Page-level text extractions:

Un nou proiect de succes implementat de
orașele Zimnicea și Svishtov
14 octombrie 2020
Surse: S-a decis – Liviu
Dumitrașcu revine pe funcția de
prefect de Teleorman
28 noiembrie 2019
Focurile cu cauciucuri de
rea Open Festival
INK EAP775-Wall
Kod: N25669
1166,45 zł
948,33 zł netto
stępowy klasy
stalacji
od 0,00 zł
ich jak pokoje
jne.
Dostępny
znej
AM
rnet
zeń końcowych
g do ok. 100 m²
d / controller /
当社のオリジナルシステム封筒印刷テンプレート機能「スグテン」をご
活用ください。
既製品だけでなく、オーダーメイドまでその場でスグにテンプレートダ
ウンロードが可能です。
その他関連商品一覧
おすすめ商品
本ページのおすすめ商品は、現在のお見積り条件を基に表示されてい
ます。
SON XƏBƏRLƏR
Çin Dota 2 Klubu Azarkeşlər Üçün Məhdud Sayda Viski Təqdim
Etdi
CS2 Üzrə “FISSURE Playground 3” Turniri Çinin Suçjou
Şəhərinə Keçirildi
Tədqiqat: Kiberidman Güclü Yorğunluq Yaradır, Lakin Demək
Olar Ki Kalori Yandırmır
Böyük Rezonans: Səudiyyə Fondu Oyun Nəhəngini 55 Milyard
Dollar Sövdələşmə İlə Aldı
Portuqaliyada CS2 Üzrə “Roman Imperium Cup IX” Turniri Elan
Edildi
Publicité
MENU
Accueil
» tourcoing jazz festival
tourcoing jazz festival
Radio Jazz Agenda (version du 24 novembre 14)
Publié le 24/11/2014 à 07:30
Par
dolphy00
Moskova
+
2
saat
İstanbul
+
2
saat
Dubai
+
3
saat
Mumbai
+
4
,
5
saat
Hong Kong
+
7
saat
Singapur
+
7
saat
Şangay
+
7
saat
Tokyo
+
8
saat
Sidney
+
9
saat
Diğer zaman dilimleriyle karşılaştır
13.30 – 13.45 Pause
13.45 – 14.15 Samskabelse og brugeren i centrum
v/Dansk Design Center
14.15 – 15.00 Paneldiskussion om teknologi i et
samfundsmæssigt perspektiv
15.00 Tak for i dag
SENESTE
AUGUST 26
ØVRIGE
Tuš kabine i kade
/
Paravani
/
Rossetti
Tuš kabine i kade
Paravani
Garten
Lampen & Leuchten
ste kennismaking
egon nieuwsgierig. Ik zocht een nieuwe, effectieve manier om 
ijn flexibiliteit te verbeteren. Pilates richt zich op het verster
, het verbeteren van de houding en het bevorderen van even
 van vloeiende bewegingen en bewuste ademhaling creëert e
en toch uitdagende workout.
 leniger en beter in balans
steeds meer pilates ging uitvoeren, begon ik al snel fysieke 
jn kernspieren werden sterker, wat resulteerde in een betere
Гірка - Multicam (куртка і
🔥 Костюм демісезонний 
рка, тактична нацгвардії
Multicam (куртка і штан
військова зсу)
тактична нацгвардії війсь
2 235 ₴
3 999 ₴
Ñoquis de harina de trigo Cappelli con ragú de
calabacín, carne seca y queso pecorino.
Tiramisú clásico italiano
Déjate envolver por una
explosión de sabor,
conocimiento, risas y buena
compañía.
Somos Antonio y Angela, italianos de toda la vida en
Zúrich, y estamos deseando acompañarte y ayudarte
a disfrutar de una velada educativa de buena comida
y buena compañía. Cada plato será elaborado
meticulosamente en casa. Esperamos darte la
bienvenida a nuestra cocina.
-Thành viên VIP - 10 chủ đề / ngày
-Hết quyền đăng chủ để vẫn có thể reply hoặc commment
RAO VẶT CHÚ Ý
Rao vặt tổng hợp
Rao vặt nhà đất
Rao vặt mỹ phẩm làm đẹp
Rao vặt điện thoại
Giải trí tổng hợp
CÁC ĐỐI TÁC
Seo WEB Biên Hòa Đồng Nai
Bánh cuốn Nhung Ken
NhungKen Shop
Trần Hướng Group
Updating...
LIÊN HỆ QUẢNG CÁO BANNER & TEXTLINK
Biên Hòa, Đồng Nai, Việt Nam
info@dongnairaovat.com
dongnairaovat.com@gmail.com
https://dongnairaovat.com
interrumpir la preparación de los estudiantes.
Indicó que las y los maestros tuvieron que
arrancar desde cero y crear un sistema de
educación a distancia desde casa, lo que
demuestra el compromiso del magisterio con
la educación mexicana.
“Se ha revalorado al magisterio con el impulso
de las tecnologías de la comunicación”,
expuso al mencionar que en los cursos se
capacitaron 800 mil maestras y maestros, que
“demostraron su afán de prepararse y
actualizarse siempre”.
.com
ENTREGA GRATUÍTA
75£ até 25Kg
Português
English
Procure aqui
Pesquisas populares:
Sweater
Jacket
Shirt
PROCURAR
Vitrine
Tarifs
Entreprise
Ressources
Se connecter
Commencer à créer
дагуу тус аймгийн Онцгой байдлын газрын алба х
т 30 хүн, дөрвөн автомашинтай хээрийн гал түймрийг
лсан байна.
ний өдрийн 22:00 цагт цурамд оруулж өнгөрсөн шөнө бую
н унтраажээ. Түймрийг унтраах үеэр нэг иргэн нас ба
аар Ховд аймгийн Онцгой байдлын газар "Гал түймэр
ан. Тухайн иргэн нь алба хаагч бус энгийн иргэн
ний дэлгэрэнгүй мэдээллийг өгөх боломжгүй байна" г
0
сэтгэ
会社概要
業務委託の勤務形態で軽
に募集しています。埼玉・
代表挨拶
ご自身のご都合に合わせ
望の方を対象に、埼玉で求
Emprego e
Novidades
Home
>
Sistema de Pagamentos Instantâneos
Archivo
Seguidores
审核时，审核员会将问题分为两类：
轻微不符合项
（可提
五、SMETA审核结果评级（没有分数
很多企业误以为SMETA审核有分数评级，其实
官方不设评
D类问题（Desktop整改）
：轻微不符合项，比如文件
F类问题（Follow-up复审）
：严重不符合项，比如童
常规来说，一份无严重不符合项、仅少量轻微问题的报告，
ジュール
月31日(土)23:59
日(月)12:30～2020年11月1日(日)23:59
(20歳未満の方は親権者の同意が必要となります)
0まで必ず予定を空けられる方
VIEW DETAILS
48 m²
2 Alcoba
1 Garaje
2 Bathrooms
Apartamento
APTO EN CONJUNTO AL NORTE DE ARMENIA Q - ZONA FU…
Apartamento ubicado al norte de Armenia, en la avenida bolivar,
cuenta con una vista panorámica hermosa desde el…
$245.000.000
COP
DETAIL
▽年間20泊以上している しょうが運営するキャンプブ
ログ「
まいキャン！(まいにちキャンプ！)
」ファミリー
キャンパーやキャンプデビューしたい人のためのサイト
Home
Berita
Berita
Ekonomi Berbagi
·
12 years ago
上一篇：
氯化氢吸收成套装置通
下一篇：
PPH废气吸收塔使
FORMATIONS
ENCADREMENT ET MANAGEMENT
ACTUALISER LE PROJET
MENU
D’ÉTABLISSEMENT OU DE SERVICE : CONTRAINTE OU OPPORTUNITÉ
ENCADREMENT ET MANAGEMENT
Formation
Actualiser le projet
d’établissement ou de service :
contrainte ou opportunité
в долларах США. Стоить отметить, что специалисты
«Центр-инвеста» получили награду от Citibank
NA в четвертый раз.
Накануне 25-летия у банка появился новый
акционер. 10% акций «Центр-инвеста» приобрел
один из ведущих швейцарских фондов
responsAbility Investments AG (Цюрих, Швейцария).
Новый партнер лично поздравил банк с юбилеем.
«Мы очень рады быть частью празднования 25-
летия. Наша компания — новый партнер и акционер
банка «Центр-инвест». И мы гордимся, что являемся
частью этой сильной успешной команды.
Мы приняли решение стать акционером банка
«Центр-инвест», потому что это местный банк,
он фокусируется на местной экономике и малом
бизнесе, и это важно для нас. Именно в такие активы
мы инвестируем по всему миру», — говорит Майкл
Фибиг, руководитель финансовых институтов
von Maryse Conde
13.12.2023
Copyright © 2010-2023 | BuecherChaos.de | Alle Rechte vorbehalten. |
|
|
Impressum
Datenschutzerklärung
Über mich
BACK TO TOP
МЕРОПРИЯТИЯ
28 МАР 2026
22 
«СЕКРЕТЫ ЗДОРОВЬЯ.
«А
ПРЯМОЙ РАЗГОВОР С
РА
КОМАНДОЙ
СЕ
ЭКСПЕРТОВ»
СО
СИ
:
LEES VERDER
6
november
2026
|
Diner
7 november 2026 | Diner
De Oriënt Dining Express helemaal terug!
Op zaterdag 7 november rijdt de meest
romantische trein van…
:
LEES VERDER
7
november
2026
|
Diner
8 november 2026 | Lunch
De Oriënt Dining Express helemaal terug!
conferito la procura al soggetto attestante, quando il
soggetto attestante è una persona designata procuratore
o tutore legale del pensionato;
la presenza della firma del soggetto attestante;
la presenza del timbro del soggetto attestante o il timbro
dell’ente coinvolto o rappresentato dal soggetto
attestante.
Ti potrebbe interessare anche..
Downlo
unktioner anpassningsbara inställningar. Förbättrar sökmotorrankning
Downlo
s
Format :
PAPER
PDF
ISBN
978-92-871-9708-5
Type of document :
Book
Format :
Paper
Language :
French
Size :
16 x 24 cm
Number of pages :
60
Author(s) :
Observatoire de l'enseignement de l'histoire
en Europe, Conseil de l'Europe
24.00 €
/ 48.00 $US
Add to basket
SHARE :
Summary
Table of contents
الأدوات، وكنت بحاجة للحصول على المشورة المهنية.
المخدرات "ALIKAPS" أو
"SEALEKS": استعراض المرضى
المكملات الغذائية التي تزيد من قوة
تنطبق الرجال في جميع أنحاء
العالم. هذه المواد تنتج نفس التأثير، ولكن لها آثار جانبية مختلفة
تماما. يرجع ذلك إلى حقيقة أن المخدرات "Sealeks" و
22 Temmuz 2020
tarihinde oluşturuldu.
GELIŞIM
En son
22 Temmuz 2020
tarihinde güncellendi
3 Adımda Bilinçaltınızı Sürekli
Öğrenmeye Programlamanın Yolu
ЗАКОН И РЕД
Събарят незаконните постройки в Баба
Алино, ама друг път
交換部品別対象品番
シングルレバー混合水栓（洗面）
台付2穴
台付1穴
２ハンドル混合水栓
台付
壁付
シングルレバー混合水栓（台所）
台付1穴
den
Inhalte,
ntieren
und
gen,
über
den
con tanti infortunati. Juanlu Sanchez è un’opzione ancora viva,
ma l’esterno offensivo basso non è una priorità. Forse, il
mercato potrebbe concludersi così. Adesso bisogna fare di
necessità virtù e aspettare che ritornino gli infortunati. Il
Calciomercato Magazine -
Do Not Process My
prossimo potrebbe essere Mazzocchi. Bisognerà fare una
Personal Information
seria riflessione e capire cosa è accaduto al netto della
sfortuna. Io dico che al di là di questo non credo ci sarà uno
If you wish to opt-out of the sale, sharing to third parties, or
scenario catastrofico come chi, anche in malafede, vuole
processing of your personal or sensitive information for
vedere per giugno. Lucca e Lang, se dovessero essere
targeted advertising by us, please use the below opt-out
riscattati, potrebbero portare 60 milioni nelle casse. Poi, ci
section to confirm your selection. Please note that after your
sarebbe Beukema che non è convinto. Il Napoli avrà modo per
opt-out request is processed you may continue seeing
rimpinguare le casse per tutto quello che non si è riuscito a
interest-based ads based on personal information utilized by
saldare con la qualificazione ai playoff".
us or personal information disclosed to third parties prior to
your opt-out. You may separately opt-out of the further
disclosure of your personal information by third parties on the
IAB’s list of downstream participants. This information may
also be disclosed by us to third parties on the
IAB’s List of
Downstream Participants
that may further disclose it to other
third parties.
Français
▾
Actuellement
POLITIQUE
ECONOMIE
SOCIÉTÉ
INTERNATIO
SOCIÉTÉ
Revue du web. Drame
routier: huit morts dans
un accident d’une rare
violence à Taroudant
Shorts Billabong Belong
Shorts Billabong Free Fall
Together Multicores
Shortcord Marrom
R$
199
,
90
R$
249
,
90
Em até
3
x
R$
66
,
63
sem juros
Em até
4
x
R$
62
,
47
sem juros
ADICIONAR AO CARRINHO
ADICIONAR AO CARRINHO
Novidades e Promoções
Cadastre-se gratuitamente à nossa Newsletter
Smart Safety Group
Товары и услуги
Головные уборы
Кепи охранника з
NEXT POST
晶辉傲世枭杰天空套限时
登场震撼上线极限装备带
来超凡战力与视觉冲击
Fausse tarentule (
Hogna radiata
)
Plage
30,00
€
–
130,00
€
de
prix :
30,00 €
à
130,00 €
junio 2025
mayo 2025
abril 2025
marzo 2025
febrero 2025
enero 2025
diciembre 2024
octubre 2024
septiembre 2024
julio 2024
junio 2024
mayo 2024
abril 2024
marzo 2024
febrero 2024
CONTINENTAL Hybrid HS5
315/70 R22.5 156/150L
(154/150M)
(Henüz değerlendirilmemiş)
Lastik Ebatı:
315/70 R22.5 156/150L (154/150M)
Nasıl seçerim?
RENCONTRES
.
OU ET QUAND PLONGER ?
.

→ Task goal
Please rewrite the entries above from the start through the line containing "bevorderen van even", replacing "saat" with "hours" and changing nothing else.

→ Result of this exercise
Un nou proiect de succes implementat de
orașele Zimnicea și Svishtov
14 octombrie 2020
Surse: S-a decis – Liviu
Dumitrașcu revine pe funcția de
prefect de Teleorman
28 noiembrie 2019
Focurile cu cauciucuri de
rea Open Festival
INK EAP775-Wall
Kod: N25669
1166,45 zł
948,33 zł netto
stępowy klasy
stalacji
od 0,00 zł
ich jak pokoje
jne.
Dostępny
znej
AM
rnet
zeń końcowych
g do ok. 100 m²
d / controller /
当社のオリジナルシステム封筒印刷テンプレート機能「スグテン」をご
活用ください。
既製品だけでなく、オーダーメイドまでその場でスグにテンプレートダ
ウンロードが可能です。
その他関連商品一覧
おすすめ商品
本ページのおすすめ商品は、現在のお見積り条件を基に表示されてい
ます。
SON XƏBƏRLƏR
Çin Dota 2 Klubu Azarkeşlər Üçün Məhdud Sayda Viski Təqdim
Etdi
CS2 Üzrə “FISSURE Playground 3” Turniri Çinin Suçjou
Şəhərinə Keçirildi
Tədqiqat: Kiberidman Güclü Yorğunluq Yaradır, Lakin Demək
Olar Ki Kalori Yandırmır
Böyük Rezonans: Səudiyyə Fondu Oyun Nəhəngini 55 Milyard
Dollar Sövdələşmə İlə Aldı
Portuqaliyada CS2 Üzrə “Roman Imperium Cup IX” Turniri Elan
Edildi
Publicité
MENU
Accueil
» tourcoing jazz festival
tourcoing jazz festival
Radio Jazz Agenda (version du 24 novembre 14)
Publié le 24/11/2014 à 07:30
Par
dolphy00
Moskova
+
2
hours
İstanbul
+
2
hours
Dubai
+
3
hours
Mumbai
+
4
,
5
hours
Hong Kong
+
7
hours
Singapur
+
7
hours
Şangay
+
7
hours
Tokyo
+
8
hours
Sidney
+
9
hours
Diğer zaman dilimleriyle karşılaştır
13.30 – 13.45 Pause
13.45 – 14.15 Samskabelse og brugeren i centrum
v/Dansk Design Center
14.15 – 15.00 Paneldiskussion om teknologi i et
samfundsmæssigt perspektiv
15.00 Tak for i dag
SENESTE
AUGUST 26
ØVRIGE
Tuš kabine i kade
/
Paravani
/
Rossetti
Tuš kabine i kade
Paravani
Garten
Lampen & Leuchten
ste kennismaking
egon nieuwsgierig. Ik zocht een nieuwe, effectieve manier om 
ijn flexibiliteit te verbeteren. Pilates richt zich op het verster
, het verbeteren van de houding en het bevorderen van even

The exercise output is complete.